Reproduce verbatim the part of the records that opens with the line containing "family: Araceae" and closes with the line containing "family: Leporidae", including both of those lines.

────────

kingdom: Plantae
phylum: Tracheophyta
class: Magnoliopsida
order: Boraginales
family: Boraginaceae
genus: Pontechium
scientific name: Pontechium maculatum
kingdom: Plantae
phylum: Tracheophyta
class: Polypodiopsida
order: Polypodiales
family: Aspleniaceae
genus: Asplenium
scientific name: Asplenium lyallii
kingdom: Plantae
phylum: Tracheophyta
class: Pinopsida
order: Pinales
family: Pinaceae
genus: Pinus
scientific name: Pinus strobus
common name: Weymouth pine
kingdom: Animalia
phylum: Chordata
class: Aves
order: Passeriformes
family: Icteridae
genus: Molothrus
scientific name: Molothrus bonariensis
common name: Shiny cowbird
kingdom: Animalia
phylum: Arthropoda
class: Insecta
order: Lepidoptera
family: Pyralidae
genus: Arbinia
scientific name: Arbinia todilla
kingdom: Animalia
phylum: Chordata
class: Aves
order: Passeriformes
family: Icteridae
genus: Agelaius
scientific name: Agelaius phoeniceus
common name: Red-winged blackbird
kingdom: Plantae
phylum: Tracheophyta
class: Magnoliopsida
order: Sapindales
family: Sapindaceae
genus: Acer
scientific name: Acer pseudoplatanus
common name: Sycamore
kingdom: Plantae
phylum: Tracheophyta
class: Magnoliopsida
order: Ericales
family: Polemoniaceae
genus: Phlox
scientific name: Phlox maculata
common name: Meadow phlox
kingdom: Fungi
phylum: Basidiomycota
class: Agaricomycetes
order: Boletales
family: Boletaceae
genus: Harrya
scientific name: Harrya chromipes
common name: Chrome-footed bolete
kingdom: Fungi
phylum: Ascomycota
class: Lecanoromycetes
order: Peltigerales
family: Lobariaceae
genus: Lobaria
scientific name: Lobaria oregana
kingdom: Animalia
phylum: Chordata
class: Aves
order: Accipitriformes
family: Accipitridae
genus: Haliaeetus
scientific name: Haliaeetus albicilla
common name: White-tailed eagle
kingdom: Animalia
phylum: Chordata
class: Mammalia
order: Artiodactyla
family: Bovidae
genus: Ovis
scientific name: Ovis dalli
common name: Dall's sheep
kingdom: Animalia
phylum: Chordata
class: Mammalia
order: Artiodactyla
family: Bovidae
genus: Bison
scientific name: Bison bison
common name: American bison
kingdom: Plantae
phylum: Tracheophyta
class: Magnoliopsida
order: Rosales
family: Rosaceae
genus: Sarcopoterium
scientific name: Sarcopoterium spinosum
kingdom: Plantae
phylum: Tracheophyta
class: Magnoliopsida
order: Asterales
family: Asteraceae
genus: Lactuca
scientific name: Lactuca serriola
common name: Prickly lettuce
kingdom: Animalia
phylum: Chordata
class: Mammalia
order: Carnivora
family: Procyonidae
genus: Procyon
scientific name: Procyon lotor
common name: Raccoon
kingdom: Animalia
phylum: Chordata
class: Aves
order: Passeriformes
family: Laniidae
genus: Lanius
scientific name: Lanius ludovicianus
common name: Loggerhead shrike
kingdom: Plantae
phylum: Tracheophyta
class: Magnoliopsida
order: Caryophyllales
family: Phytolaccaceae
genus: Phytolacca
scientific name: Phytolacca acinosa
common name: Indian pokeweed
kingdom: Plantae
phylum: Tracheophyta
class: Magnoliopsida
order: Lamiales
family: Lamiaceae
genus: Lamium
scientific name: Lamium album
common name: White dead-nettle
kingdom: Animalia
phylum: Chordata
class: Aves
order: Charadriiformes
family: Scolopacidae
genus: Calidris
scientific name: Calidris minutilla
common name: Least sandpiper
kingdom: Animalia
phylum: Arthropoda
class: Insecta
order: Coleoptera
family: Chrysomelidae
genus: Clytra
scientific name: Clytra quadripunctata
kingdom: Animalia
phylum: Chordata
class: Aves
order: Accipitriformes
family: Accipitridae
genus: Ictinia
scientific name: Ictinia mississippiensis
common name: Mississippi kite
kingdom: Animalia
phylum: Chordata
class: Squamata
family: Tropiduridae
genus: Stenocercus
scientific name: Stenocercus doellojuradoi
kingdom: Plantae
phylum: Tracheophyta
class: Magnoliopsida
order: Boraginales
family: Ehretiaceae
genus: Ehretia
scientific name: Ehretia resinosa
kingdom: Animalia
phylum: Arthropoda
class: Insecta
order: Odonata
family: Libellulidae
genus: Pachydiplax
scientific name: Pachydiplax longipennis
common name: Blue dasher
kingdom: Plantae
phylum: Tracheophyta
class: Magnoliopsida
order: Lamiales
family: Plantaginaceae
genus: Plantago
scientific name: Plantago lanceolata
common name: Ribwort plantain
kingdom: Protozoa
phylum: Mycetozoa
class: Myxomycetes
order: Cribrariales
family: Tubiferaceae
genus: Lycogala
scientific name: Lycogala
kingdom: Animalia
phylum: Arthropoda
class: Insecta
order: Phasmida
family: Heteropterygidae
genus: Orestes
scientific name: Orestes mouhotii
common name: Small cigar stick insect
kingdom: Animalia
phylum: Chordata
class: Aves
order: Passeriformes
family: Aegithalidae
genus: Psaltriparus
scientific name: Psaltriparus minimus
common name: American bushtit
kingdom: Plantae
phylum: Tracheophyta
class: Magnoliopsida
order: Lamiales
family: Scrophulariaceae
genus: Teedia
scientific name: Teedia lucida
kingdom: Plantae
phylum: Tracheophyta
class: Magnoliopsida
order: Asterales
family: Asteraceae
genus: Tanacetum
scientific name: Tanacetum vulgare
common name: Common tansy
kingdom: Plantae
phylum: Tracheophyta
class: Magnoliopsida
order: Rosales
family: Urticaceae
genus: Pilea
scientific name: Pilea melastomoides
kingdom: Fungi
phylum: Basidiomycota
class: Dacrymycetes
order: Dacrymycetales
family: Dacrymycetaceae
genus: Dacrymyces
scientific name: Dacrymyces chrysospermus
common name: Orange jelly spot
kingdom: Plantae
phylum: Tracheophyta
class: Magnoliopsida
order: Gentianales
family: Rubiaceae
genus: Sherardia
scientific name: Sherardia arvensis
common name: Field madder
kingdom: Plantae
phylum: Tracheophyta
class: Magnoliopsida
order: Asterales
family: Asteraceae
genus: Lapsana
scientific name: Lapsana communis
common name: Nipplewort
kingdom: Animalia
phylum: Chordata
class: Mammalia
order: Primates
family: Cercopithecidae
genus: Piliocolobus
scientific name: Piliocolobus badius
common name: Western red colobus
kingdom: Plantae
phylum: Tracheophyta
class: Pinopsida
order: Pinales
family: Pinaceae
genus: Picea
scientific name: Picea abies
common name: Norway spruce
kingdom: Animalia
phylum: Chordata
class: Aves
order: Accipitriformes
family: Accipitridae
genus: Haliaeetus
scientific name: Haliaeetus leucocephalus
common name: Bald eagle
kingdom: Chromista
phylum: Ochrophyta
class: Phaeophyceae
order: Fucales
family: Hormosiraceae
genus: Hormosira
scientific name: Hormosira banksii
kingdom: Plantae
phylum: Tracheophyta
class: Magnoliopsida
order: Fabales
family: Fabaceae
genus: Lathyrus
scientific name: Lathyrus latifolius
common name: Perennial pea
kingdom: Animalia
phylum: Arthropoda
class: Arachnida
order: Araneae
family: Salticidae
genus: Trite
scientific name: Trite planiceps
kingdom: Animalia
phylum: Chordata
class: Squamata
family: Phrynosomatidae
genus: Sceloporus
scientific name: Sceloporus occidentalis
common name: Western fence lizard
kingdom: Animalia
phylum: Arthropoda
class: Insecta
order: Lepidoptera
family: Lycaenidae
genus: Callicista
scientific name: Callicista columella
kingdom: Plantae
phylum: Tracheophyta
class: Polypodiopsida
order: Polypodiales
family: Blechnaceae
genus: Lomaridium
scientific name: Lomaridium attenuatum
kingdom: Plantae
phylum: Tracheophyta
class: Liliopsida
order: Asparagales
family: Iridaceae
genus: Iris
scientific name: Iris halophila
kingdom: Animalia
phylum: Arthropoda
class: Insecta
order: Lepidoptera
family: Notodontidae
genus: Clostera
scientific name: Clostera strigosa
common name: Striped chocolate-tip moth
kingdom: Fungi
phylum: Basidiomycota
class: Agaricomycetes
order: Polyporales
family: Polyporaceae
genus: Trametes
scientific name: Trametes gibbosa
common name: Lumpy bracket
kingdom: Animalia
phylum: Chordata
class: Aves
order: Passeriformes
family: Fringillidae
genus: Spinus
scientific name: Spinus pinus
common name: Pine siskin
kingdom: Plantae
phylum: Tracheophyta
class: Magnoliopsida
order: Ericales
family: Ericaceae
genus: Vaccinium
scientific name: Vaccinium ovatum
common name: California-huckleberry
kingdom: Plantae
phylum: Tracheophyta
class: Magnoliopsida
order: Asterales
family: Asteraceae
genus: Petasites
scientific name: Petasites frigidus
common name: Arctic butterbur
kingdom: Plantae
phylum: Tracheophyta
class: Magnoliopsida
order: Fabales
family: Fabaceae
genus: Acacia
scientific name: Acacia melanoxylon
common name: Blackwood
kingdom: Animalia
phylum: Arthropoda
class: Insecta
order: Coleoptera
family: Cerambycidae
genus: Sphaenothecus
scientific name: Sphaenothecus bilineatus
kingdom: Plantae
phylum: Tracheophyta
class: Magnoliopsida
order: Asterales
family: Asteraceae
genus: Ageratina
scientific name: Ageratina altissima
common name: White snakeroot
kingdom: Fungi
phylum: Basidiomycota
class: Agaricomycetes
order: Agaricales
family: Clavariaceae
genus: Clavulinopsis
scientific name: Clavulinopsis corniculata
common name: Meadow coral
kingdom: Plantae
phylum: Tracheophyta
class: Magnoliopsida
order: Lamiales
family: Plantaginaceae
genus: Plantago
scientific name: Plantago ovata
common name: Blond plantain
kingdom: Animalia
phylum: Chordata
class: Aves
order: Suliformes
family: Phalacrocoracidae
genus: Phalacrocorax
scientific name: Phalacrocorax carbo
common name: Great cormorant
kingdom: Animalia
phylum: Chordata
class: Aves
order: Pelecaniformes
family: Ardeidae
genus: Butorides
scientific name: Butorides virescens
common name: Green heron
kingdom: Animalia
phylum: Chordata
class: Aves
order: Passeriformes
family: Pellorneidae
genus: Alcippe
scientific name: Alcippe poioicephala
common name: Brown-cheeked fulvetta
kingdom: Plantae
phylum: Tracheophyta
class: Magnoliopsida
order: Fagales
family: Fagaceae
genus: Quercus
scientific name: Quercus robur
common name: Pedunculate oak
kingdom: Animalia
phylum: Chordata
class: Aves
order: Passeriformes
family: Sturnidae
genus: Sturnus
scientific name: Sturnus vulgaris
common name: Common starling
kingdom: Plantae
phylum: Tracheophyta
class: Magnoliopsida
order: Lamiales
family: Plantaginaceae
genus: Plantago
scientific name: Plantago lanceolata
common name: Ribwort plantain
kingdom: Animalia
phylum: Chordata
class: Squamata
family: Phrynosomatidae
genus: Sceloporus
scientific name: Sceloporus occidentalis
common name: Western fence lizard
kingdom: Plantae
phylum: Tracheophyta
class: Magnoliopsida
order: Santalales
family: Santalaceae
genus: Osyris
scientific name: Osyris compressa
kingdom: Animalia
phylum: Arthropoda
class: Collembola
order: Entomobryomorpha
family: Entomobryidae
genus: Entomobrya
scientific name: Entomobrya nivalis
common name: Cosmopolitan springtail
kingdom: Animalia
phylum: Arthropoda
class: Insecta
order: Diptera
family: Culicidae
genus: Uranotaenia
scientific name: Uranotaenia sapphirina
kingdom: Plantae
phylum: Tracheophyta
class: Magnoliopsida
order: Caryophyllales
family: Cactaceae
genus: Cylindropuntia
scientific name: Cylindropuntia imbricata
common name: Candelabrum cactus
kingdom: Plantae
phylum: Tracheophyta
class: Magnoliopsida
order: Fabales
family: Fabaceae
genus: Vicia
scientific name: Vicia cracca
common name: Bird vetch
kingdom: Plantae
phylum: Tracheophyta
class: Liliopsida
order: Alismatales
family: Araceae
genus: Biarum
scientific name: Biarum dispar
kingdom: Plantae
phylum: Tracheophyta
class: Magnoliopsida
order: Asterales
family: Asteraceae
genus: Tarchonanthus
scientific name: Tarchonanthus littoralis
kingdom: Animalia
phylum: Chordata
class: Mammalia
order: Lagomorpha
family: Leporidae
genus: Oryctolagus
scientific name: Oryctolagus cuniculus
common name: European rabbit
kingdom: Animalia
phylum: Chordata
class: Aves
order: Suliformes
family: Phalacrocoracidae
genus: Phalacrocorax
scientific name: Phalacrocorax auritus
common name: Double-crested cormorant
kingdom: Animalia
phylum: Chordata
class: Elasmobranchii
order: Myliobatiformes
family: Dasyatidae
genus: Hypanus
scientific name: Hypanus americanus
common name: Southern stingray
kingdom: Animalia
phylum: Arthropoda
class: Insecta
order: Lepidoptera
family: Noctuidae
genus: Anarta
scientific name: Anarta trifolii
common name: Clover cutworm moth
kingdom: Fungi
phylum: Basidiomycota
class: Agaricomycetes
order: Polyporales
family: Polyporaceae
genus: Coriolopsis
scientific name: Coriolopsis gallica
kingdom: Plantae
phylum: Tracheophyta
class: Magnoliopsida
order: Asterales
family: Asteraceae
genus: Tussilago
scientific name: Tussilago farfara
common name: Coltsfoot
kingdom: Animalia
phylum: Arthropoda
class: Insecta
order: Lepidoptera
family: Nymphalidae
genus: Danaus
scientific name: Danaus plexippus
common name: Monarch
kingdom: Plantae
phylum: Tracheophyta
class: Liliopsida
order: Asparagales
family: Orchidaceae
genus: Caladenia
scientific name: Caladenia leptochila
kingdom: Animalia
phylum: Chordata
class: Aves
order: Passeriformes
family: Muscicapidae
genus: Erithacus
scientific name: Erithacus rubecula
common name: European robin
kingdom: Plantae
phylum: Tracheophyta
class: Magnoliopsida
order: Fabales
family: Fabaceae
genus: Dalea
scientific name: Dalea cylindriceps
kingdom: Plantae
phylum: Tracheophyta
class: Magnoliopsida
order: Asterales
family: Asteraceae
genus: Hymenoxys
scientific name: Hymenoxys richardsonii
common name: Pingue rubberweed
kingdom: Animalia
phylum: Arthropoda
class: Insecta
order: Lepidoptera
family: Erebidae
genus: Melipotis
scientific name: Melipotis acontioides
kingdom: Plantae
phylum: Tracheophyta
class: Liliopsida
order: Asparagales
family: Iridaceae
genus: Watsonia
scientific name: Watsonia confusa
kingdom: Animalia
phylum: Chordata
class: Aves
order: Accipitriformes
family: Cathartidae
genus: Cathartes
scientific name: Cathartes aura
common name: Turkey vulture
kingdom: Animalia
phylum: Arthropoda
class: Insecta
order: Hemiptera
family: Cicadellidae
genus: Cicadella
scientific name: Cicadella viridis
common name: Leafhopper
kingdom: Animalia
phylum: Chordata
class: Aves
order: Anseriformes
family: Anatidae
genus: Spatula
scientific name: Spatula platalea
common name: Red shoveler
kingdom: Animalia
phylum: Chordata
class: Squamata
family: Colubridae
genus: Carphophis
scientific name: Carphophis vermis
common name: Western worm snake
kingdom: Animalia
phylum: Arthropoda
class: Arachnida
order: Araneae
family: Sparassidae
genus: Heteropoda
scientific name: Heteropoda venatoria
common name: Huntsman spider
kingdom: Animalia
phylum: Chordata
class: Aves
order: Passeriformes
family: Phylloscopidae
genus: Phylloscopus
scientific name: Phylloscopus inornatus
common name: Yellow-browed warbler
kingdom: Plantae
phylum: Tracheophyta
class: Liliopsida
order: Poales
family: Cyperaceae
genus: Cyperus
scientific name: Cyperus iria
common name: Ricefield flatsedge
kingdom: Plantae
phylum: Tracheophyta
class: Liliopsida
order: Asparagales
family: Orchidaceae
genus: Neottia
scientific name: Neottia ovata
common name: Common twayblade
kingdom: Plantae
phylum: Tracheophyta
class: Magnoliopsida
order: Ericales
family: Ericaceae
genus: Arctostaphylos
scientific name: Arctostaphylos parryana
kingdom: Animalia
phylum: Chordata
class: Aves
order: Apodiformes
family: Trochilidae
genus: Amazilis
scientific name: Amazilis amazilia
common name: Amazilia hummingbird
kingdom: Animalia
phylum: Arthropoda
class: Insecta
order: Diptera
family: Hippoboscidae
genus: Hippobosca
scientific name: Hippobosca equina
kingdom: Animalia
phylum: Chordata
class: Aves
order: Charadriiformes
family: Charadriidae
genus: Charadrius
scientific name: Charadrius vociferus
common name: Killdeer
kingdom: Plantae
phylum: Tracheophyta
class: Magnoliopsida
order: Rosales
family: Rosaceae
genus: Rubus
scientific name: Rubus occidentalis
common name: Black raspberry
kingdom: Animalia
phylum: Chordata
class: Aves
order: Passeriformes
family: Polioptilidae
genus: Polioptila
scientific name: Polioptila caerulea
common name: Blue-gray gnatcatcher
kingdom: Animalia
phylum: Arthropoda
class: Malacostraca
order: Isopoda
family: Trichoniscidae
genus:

────────

RESPONSE FOR THIS EXERCISE:
family: Araceae
genus: Biarum
scientific name: Biarum dispar
kingdom: Plantae
phylum: Tracheophyta
class: Magnoliopsida
order: Asterales
family: Asteraceae
genus: Tarchonanthus
scientific name: Tarchonanthus littoralis
kingdom: Animalia
phylum: Chordata
class: Mammalia
order: Lagomorpha
family: Leporidae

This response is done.